Pencil Sketches, or Outlines of Character and Manners. By MISS LESLIE. Philadelphia. 1833.

THIS work is a collection of tales, some of which had appeared before in other forms, and been received by the public with decided and, we think, well-merited approbation. The new ones are not inferior in value to the others. They are all written in a correct, easy and spirited style, and exhibit a very keen and nice observation of the various scenes of domestic life, with a happy talent for working up the results in a narrative form. The fable is in all cases simple, and with perhaps one exception not deficient in probability. The characters, though at times overcharged, are in the main correctly drawn. The conversations, which they hold with each other, are conducted with point and propriety. In this particular, Miss Leslie approaches more nearly to the models furnished by the great masters in the art of novel-writing, than any of her American predecessors. Occasional descriptions of local scenery are introduced with effect. Mrs. Washington Potts is perhaps the best, as it is the longest and most elaborate, of the tales, though Frank Finlay is in

some respects the most agreeable. Uncle Philip and the Escorted Lady are also particularly good. In the latter, we would venture to suggest the omission of the part, which touches on the supposed errors in doctrine and discipline of some of our religious sects. This is too grave a matter to be treated in connexion with the airy nothings,' that form the staple of the book. We would also recommend the omission of the poems at the end of the volume. They are the only things in it, that have no pretension whatever to the character of poetry.

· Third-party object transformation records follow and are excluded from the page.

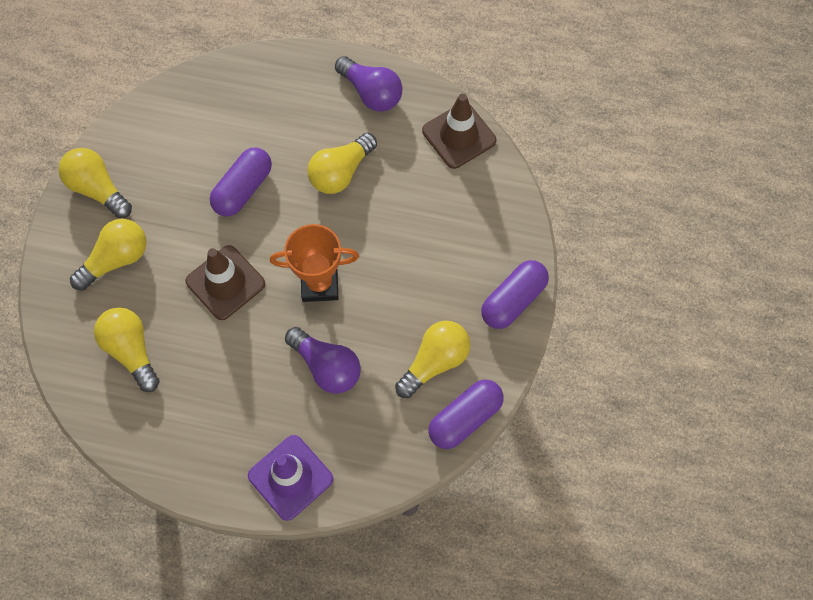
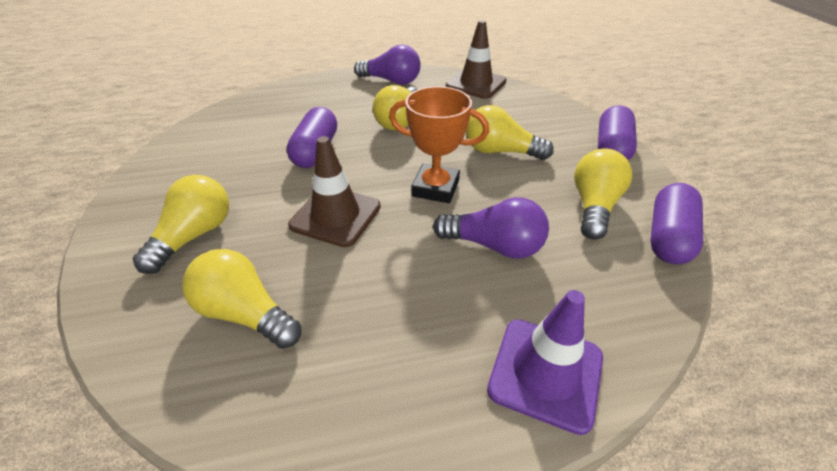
camera: 25 degrees left, 25 degrees down
(98, 189) = (154, 190): yellow light bulb -> yellow light bulb (500, 151)
(320, 284) = (435, 188): orange trophy -> orange trophy turned 45 degrees clockwise

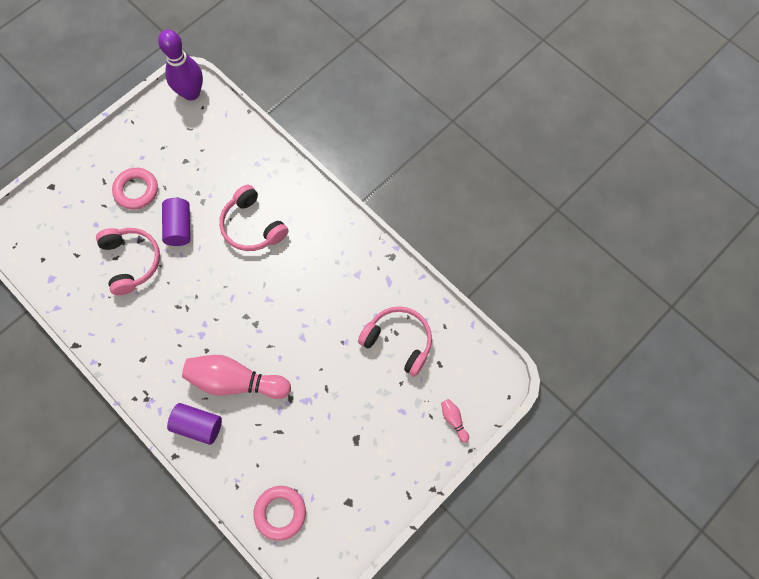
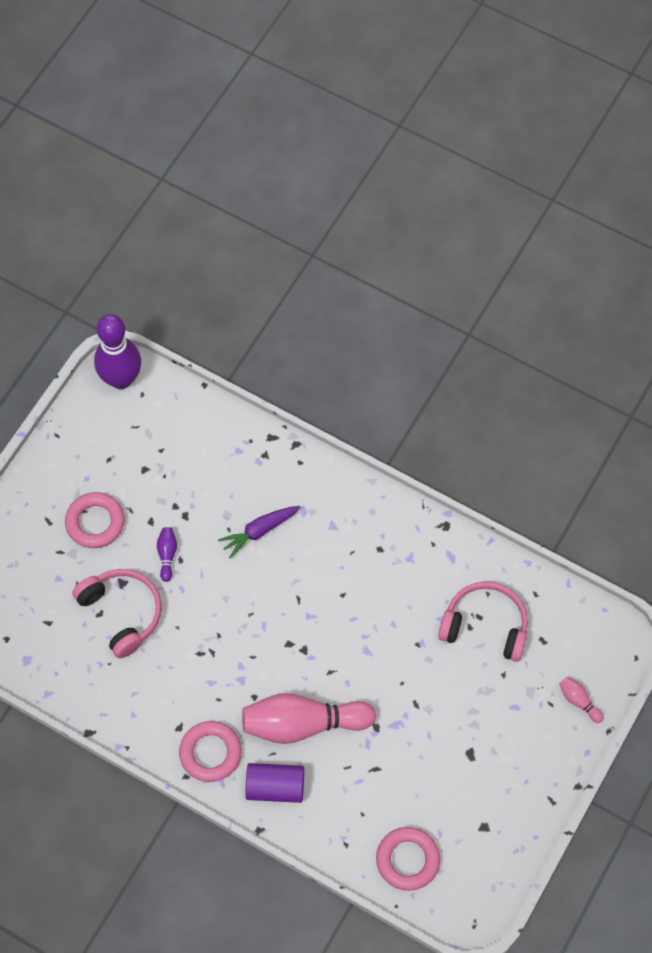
camera: 15 degrees left, 5 degrees down
(159, 385) = (210, 753): none -> pink ring
(179, 227) = (167, 555): purple cylinder -> purple bowling pin
(252, 226) = (259, 531): pink headphones -> purple carrot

If there be any exception to be taken to the work before us, it lies rather against the choice of the subjects than the mode of treating them. Miss Leslie has generally taken sarcastic views of persons and things, and made us acquainted with individuals whom we never wish to hear or think of again. The ambitious pretensions of the apes of fashion,-the folly of those who are imposed upon by vulgar elegance, wherever it is sufficiently assuming, the results of schools, where the ruffle of education is supplied to those who want the linen,-the respect paid to foreigners, in the fond persuasion that those who are coarse abroad may possibly be genteel at home,-all these things are good subjects for occasional ridicule, provided the satirist does not seem to take them to heart. If he show that these things give him uneasiness, he impairs his own power, or rather shows that he is not a cool and impartial observer. We honor the person who steps gaily on in the journey of life, regardless of that universal inheritance,-the pinching shoe. Instead of stopping by the way-side to raise his molehills of inconvenience into mountains of sorrow, he gives every thing its right value and importance. This good nature implies good sense; it is one of the most powerful charms in the writings of Scott, and is felt by thousands who never ask themselves the reason of this perpetual delight. We would not say that all writers are wanting in good sense, who prefer contemplating and representing the dark side; but it is evident that they cannot cast this shadow, without standing in their own light. They might see in common conversation, that if satire please for a time, the hearers are not quite satisfied with themselves for having listened to it; not that their conscience upbraids them as seriously as perhaps it might; but because there is a feeling, that the malice which they indulge in sport will follow them in retribution.